The question of larger difficulty arises in view of the stipulation for indorsement of the paper. It includes and contemplates an arrangement for further extension or renewal, which involves the element of time, and this, from the very nature of things, is necessarily to be arrived at as a condition to the indorsement; that is to say, a further agreement as to the time the obligations were to run is within the intendment of the stipulation, and that is essentially a prerequisite to the requirement for indorsement.

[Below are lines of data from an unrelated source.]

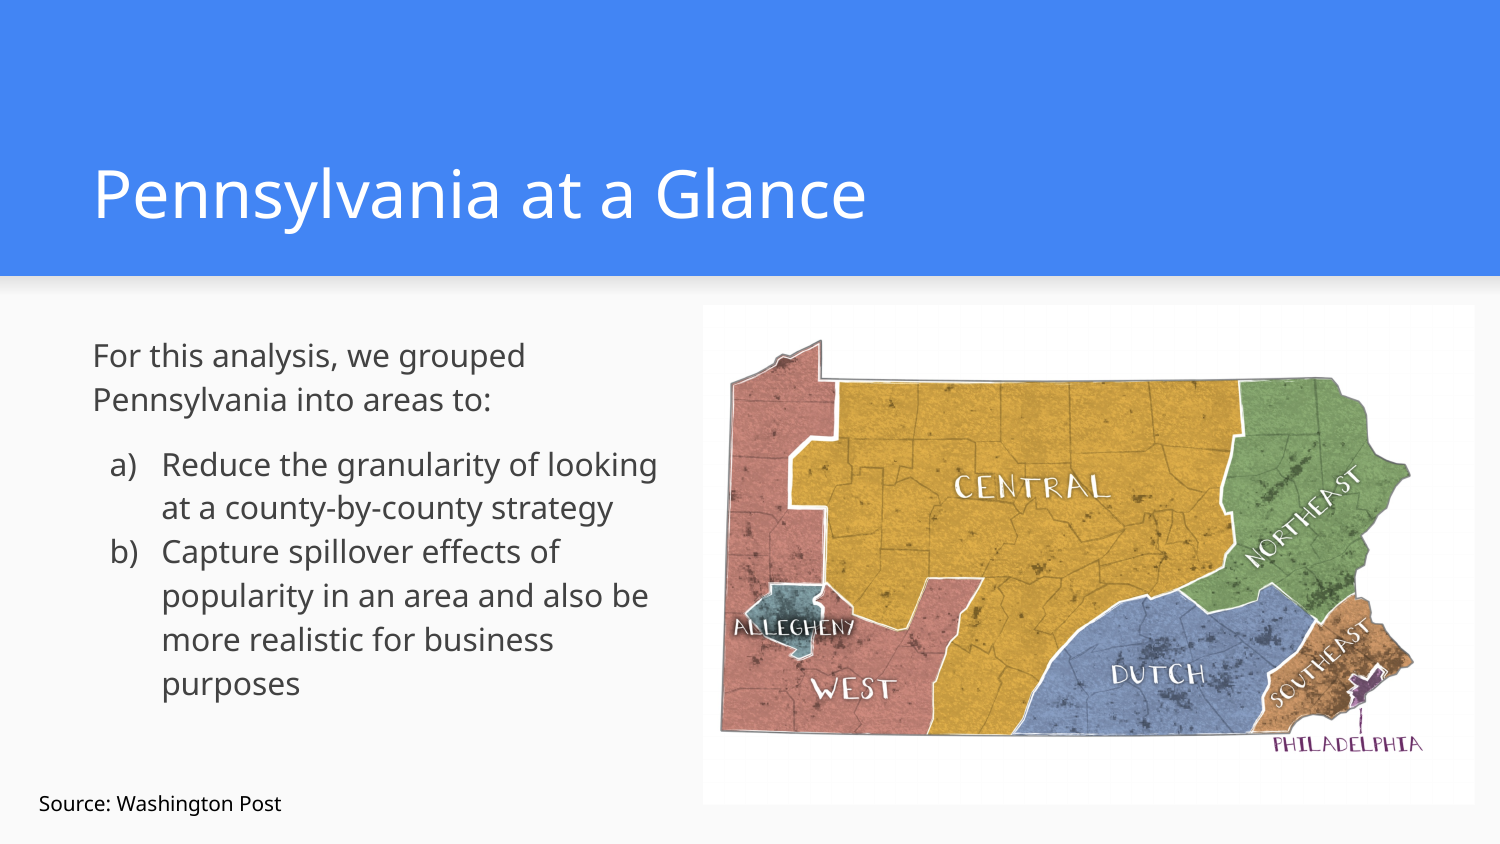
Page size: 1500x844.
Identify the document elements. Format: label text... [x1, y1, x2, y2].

title Pennsylvania at a Glance [77, 121, 1427, 248]
list For this analysis, we grouped Pennsylvania into areas to: Reduce the granularity of looking at a county-by-county strategy Capture spillover effects of popularity in an area and also be more realistic for business purposes [77, 314, 679, 760]
picture [702, 304, 1476, 805]
text_box Source: Washington Post [23, 778, 563, 829]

Further reference to the correspondence of the parties will be helpful. On June 21, 1921, the Grain Company, by J.P. Hoben, secretary, wrote the Federal Reserve Bank of Salt Lake City, confirming the authority of MacAlpine to sign the letter. On August 8th following, Moore, the collecting agent, addressed to the Grain Company an inquiry touching what action it expected to take respecting the letter of the 17th. On August 12th the Grain Company made reply, addressed to the Salt Lake City Bank, as follows:
"We have your letter of August 8th, and wish to state that we have been endeavoring to arrive at some definite conclusion regarding the affairs of the Inter-Mountain Milling Company. A meeting is to be held next week, and at that time we hope to be able to advise you just what can be done in the matter, but will say at this time that the outlook is not promising."

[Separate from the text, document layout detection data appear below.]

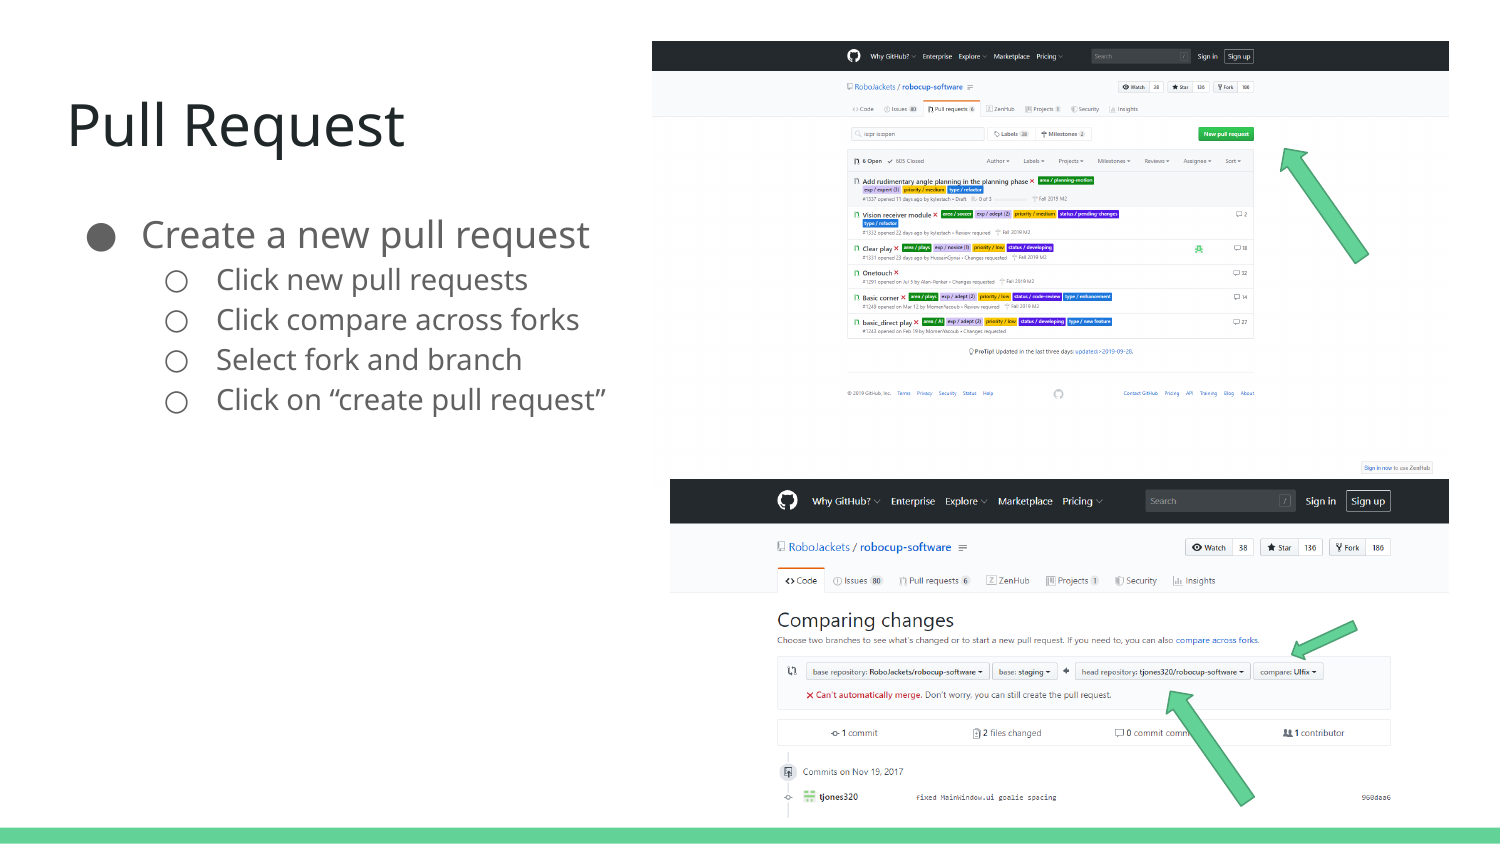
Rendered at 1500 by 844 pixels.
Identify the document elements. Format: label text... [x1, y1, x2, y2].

title Pull Request [51, 72, 646, 167]
picture [651, 41, 1450, 826]
list Create a new pull request Click new pull requests Click compare across forks Select fork and branch Click on “create pull request” [51, 189, 664, 750]
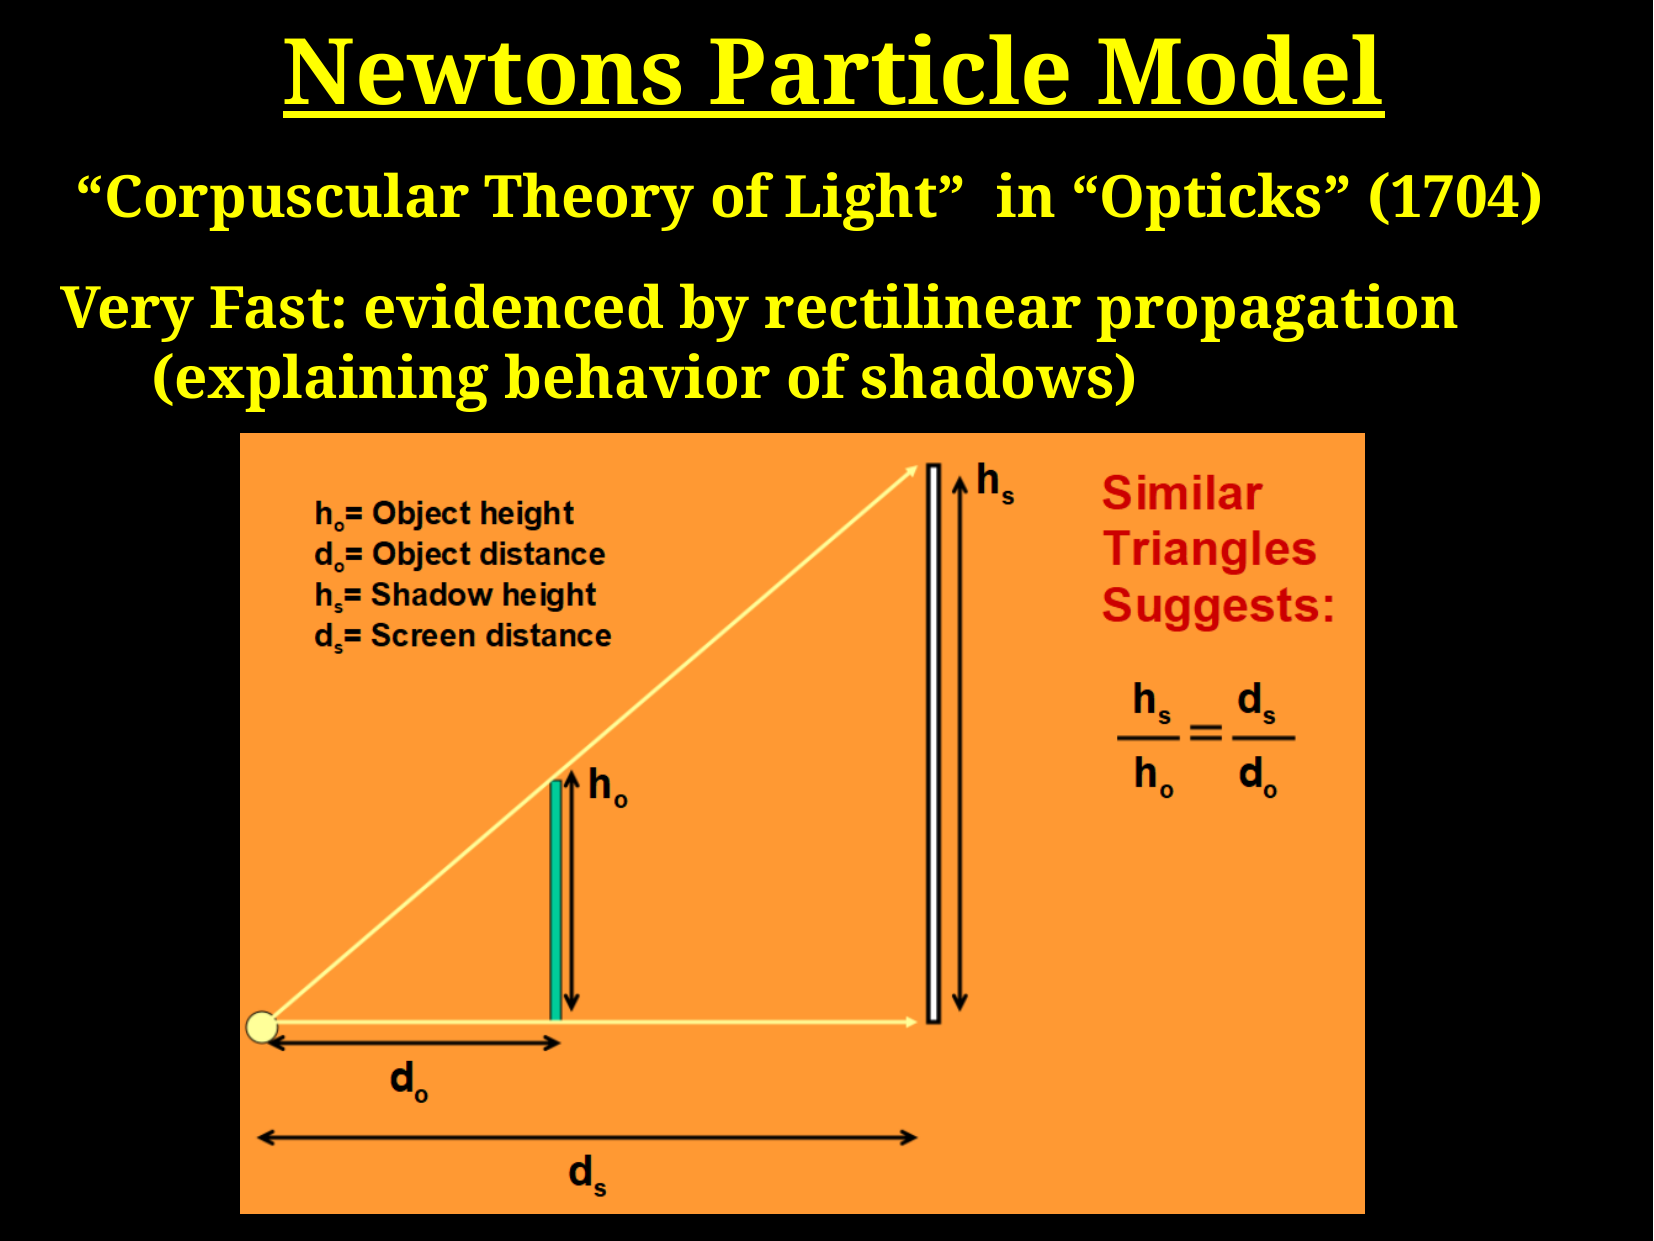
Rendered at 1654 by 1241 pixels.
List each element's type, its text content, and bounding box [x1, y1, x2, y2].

On September 15th Moore directed a letter to the Grain Company requesting that it fulfill its agreement to indorse the paper, and advising that he was sending it to the Portland Branch Bank, so as to make it available for that purpose. The Branch Bank notified the Grain Company that it had the paper, and sought to know the company's attitude with respect to indorsement of it, and was referred, first to Kennedy, and then to Malpas, chairman of a bankers' committee which at the time had the affairs of the Grain Company in charge, and finally to Houser, who repudiated all authority of any one for writing the letter agreeing to indorse the obligations held by the bank, and stated that, so far as he felt, there existed no legal or moral obligation on the part of the Grain Company to indorse the paper. This leads to no other result than an absolute repudiation on the part of the Grain Company of all contract or agreement to indorse.

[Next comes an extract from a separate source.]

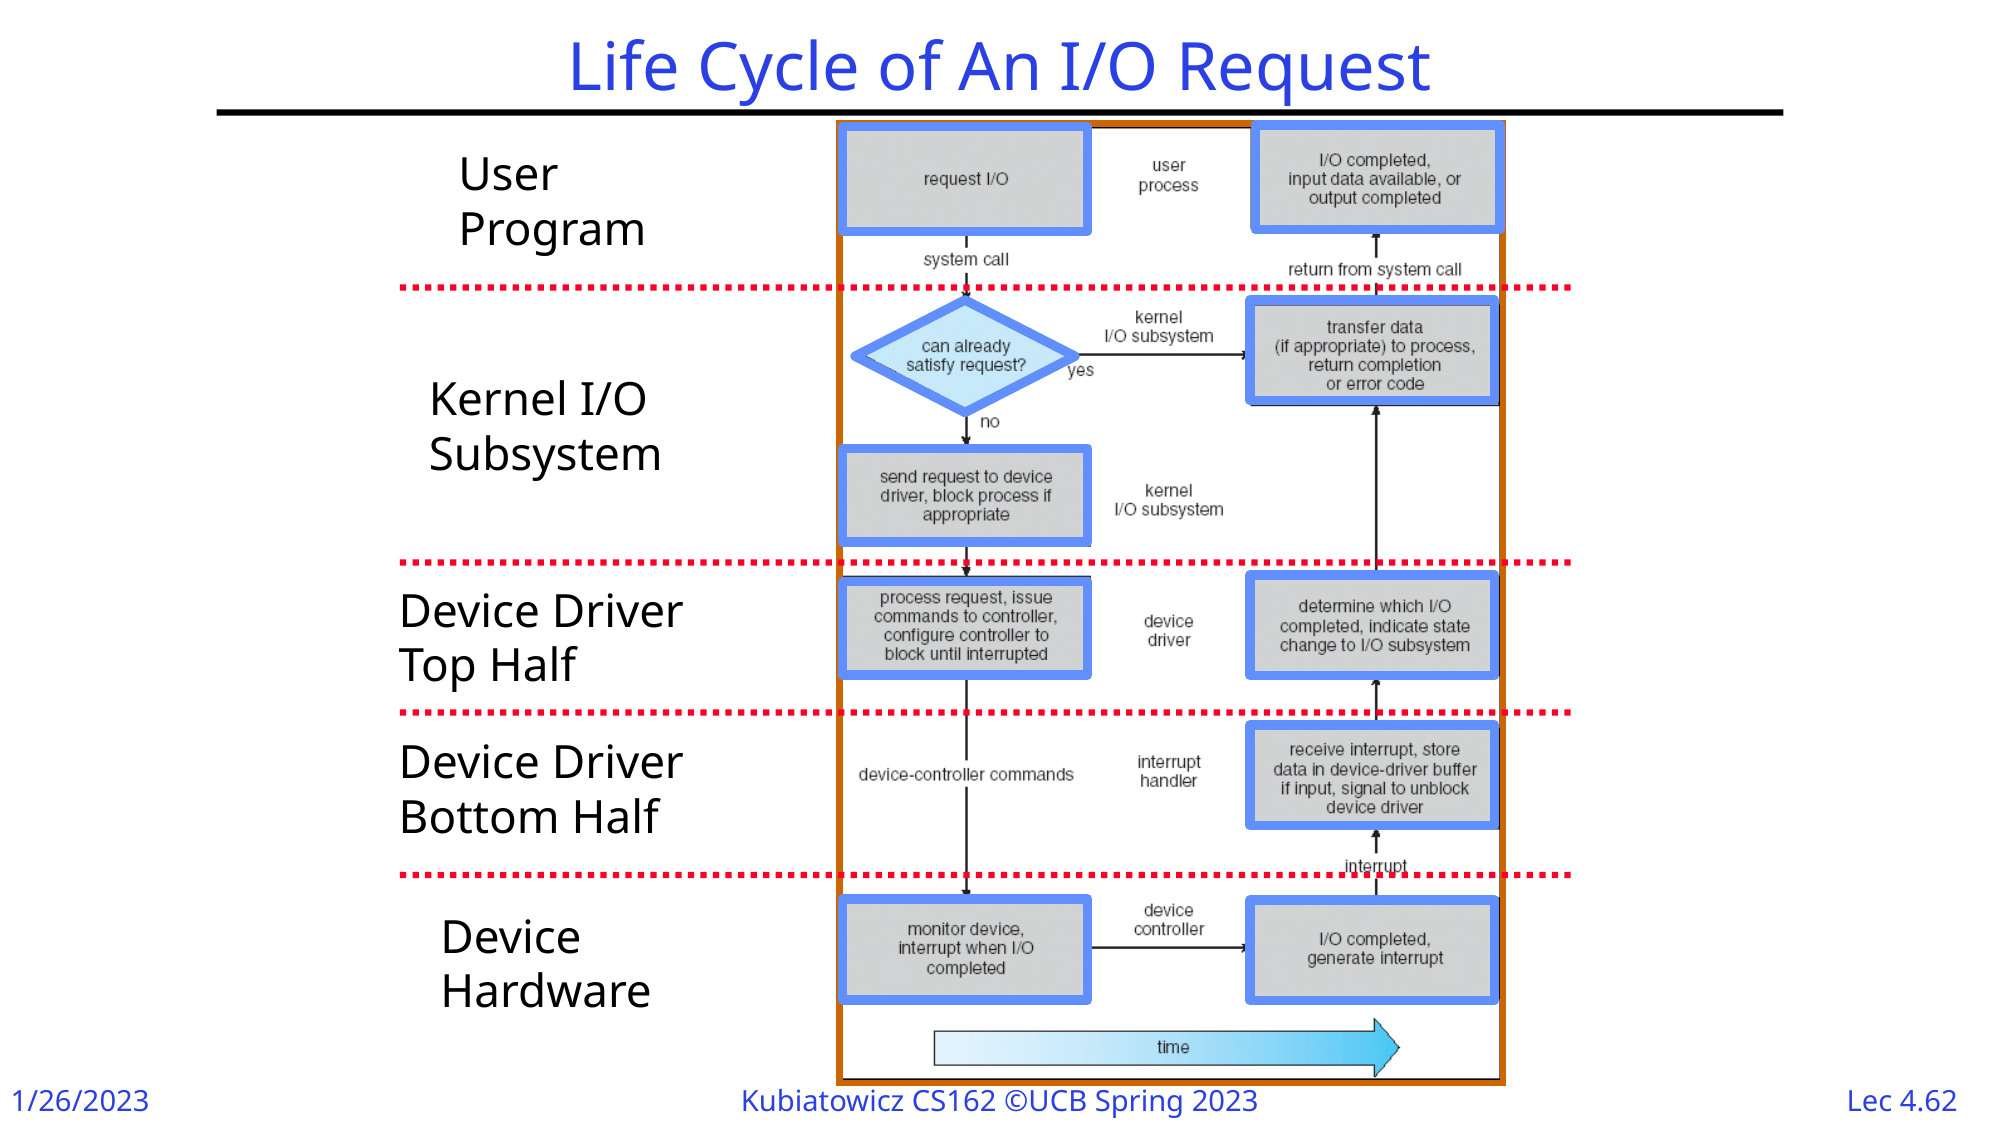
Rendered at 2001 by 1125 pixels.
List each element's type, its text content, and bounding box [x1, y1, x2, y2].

The bank stood ready at all times to meet the stipulations of the proposition, but without avail. Had the Grain Company entertained the thought of conferring with the bank for making an agreement as to the time of extension, and stood willing to agree to a reasonable time in that particular, the bank would have been required to yield in order to meet the condition of the proposition or offer, whatever it may be called. But the Grain Company having flatly repudiated the proposition, the bank was under no further obligations to insist upon reaching an agreement as to the time of extension, and its only remedy left was to seek specific performance. The Grain Company could not repudiate its entire obligation and thus rid itself of all attempt to come to an agreement with the bank respecting the time the paper should run when indorsed. Having repudiated, and thus refused concord with the bank as to the time of extension, it cannot thereby defeat the right of the bank to insist upon specific performance.
A decree will be entered requiring the Grain Company to indorse the notes of the Milling Company, that the bank recover from the Grain Company the balance due upon such paper according to the terms thereof, that the Grain Company be restrained from disposing of the proceeds of its claim against the Milling Company, as prayed, and that the bank have its costs and disbursements.